Formula 1 has always been the ultimate sugar daddy, but darling, sometimes it gets played. For every legitimate powerhouse that graces a livery, there’s a ghost in the machine, a flashy suitor with a big chequebook and even bigger secrets. It’s a tale as old as time: a desperate team, a charming new sponsor, and a romance that ends in a very public, very messy breakup.

Take Haas in 2019, who fell for the beard and bravado of William Storey and his Rich Energy drink. It was all black and gold glamour and bold promises of beating Red Bull. Instead, it descended into a farce of Twitter tirades, a copyright spat with a bicycle company, and the revelation that the “premium” drink brand had less cash in the bank than I spend on tyres. Storey terminated his own deal via social media, citing poor performance, which is a bit like me blaming the DJ for my terrible singing. The whole affair was less ‘title sponsor’ and more ‘toxic ex’.

It’s a familiar story. Back in 1989, the Onyx team was swept off its feet by Jean-Pierre Van Rossem, a chain-smoking, self-proclaimed anarchist with a “supercomputer” called Moneytron that supposedly predicted the stock market. Spoiler: it was a Ponzi scheme. Before he was jailed for fraud, Van Rossem managed to get Onyx a podium finish, but also publicly insulted F1 bosses and set his own Porsche on fire when an engine deal fell through. Flamboyant, chaotic, and utterly disastrous. You have to admire the nerve, if not the business plan.

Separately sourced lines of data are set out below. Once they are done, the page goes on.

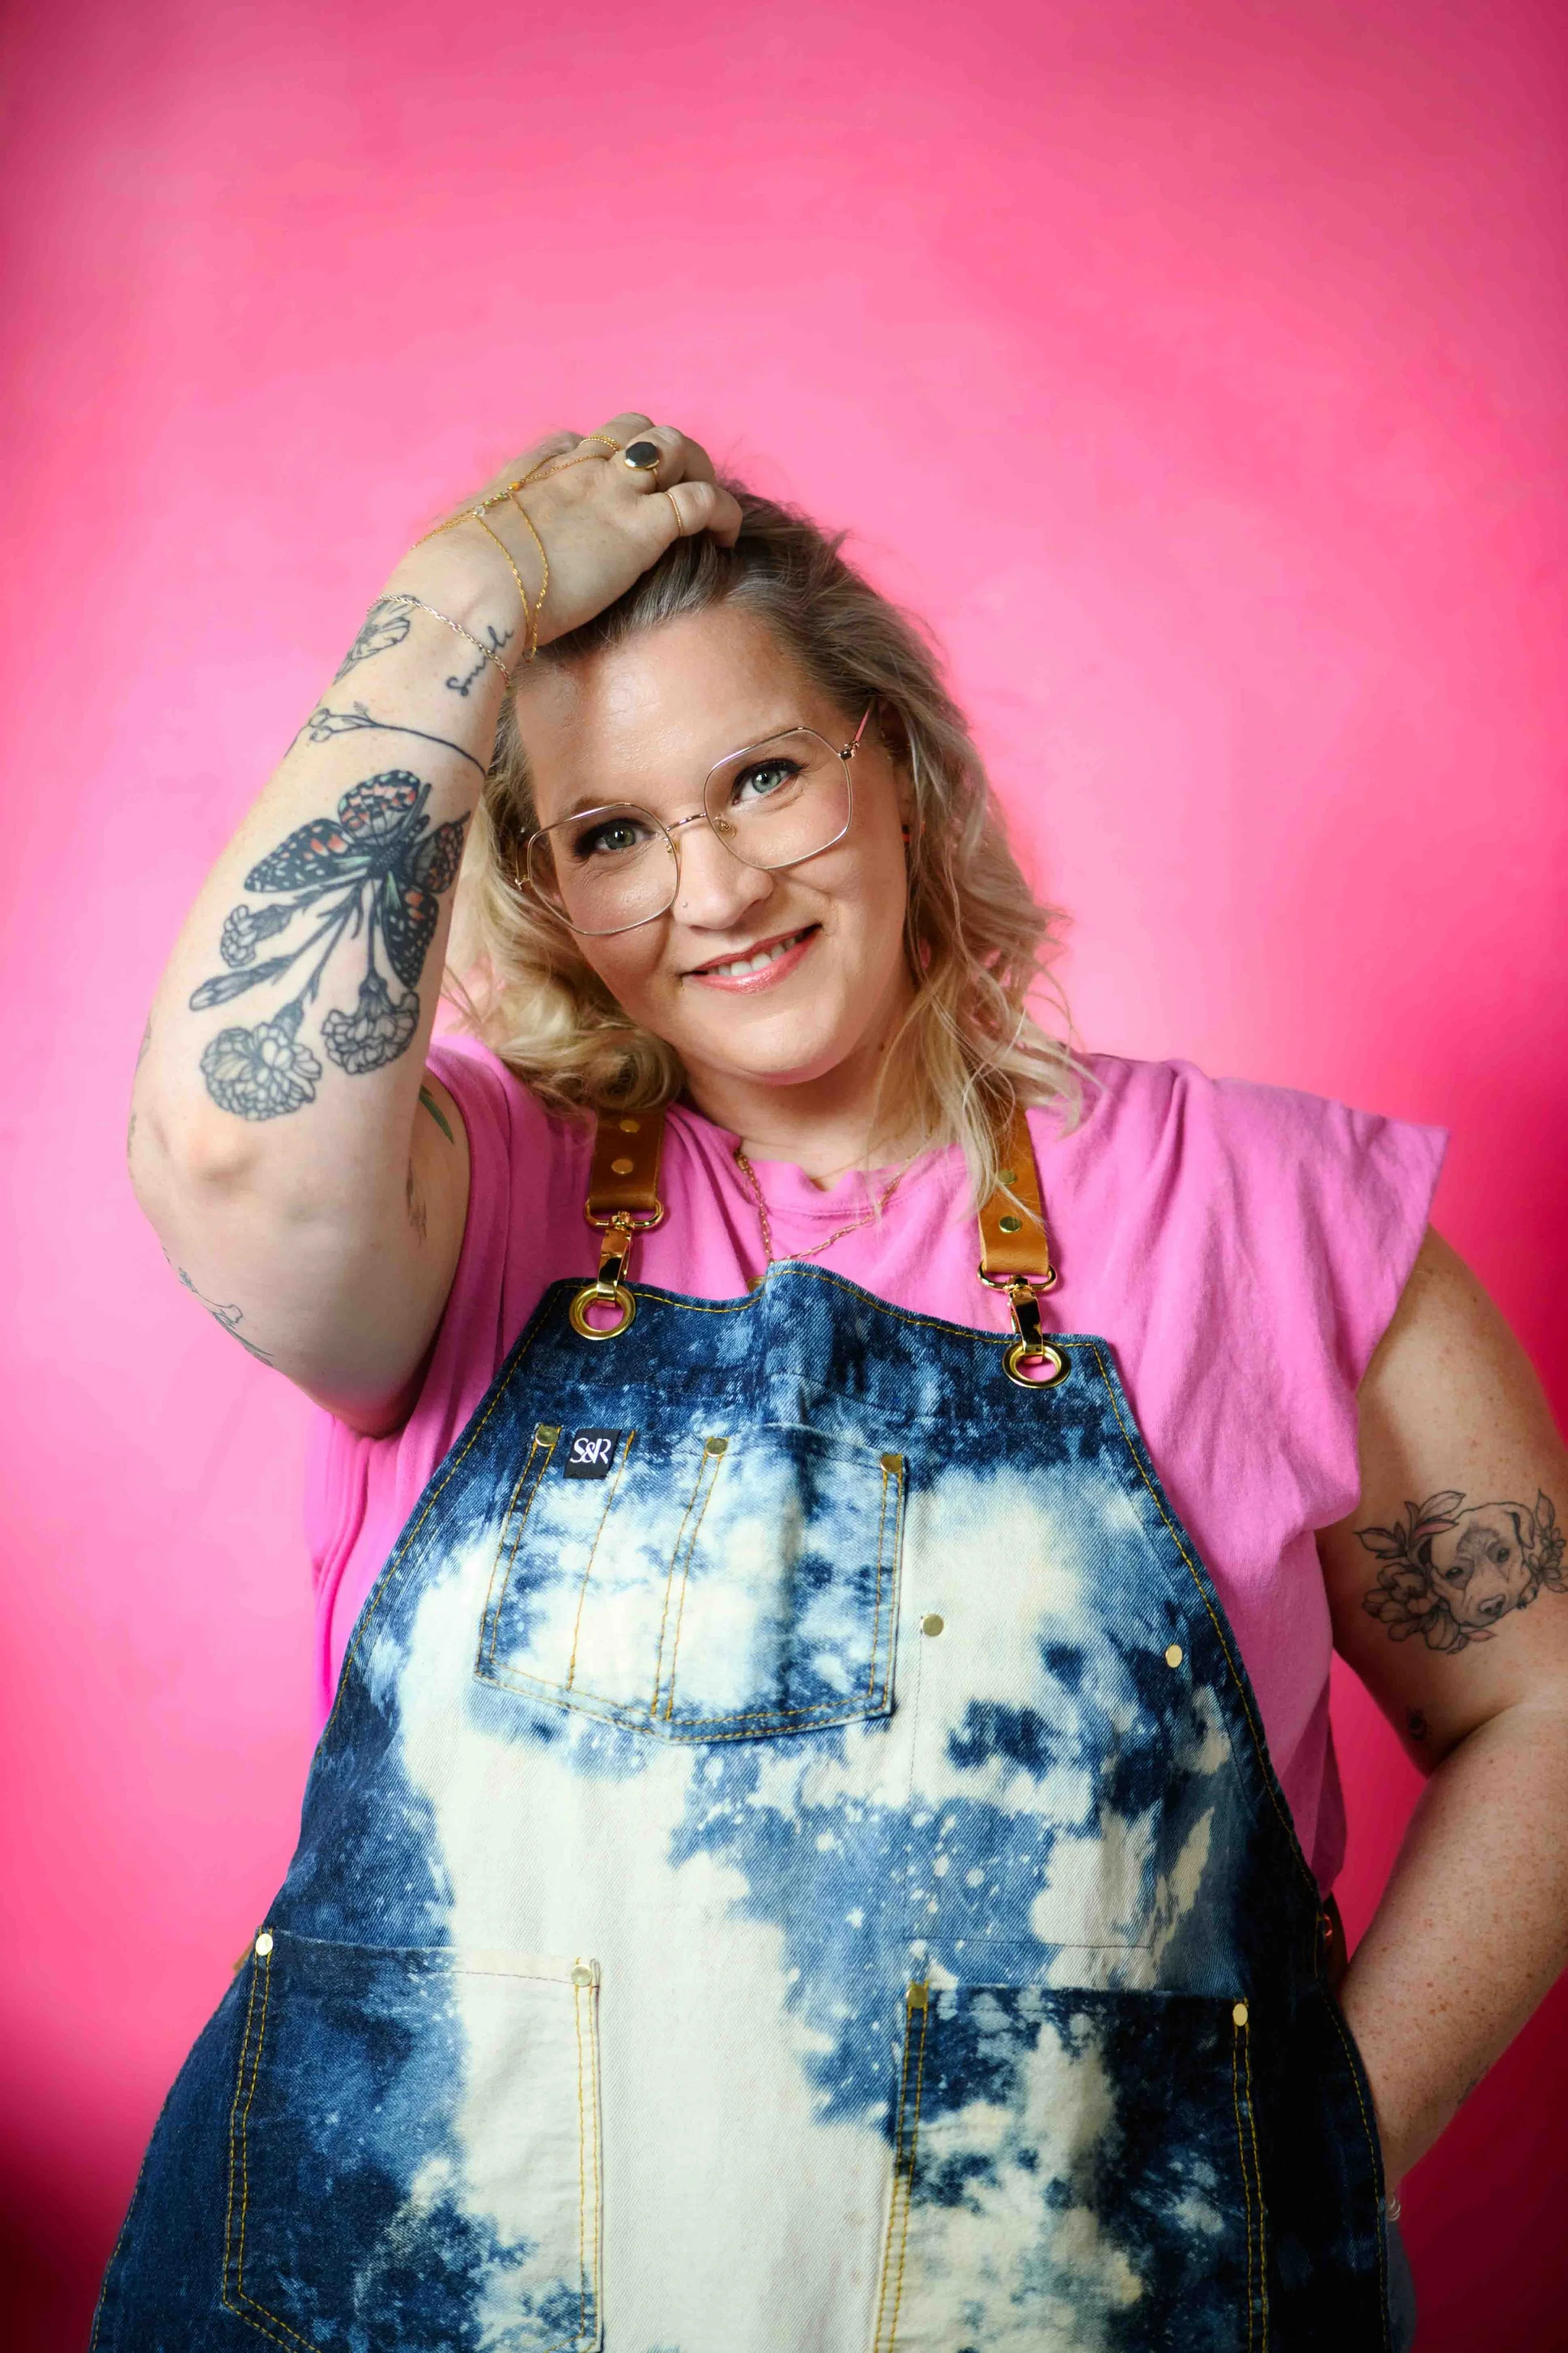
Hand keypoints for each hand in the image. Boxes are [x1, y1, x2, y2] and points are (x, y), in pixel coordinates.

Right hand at [390, 414, 744, 655]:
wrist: (465, 595)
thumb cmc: (445, 588)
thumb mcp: (448, 557)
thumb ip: (462, 555)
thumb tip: (440, 576)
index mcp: (528, 473)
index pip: (578, 443)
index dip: (605, 459)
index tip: (614, 490)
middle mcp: (574, 470)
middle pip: (634, 430)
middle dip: (661, 452)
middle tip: (676, 490)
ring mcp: (611, 493)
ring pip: (676, 447)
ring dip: (699, 469)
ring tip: (711, 509)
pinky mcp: (641, 528)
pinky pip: (702, 500)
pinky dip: (723, 510)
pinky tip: (728, 536)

And who could forget the phantom prince? In 1999, Arrows thought they’d been saved by Nigerian Prince Malik Ado-Ibrahim and his mysterious “T-Minus” brand, which promised everything from energy drinks to licensed Lamborghinis. A countdown clock appeared on the car, ticking towards… well, nothing. The prince and his promised millions vanished mid-season, leaving the team to collapse under the weight of his empty promises.

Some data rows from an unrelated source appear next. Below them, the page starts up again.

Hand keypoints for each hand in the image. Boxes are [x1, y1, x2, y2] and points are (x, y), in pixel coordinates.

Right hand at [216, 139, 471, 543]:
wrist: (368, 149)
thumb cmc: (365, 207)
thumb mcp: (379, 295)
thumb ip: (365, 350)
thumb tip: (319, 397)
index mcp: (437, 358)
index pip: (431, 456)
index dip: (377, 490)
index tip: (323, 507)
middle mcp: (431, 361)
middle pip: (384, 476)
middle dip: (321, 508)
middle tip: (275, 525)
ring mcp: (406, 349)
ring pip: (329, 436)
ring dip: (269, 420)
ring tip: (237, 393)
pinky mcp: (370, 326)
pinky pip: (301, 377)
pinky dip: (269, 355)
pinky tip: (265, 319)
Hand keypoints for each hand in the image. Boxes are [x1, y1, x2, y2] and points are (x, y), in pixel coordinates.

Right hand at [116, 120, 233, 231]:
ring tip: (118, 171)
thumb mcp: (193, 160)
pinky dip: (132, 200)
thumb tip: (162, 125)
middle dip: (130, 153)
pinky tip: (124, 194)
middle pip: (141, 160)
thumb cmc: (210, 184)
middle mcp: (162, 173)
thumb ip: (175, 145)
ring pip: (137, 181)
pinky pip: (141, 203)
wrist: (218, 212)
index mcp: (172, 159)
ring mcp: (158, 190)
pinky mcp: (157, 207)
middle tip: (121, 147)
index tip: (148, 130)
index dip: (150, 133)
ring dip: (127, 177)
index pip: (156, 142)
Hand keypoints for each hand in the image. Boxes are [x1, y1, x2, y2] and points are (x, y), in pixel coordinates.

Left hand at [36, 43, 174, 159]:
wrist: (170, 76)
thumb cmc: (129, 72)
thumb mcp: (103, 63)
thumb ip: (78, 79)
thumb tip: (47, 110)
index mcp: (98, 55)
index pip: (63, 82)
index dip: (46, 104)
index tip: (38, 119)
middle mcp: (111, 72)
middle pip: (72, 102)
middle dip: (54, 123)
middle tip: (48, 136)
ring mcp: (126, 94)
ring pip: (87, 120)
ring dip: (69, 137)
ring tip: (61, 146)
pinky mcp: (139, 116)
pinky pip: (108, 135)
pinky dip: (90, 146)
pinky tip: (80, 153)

From phantom princes to Ponzi schemes and phantom energy drinks, the F1 paddock has seen it all. It proves that in the desperate chase for cash, some teams will believe any sweet nothing whispered in the pit lane. It makes you wonder, doesn’t it? In a world of billion-dollar buyouts, the next great F1 financial scandal is probably just one charming rogue away.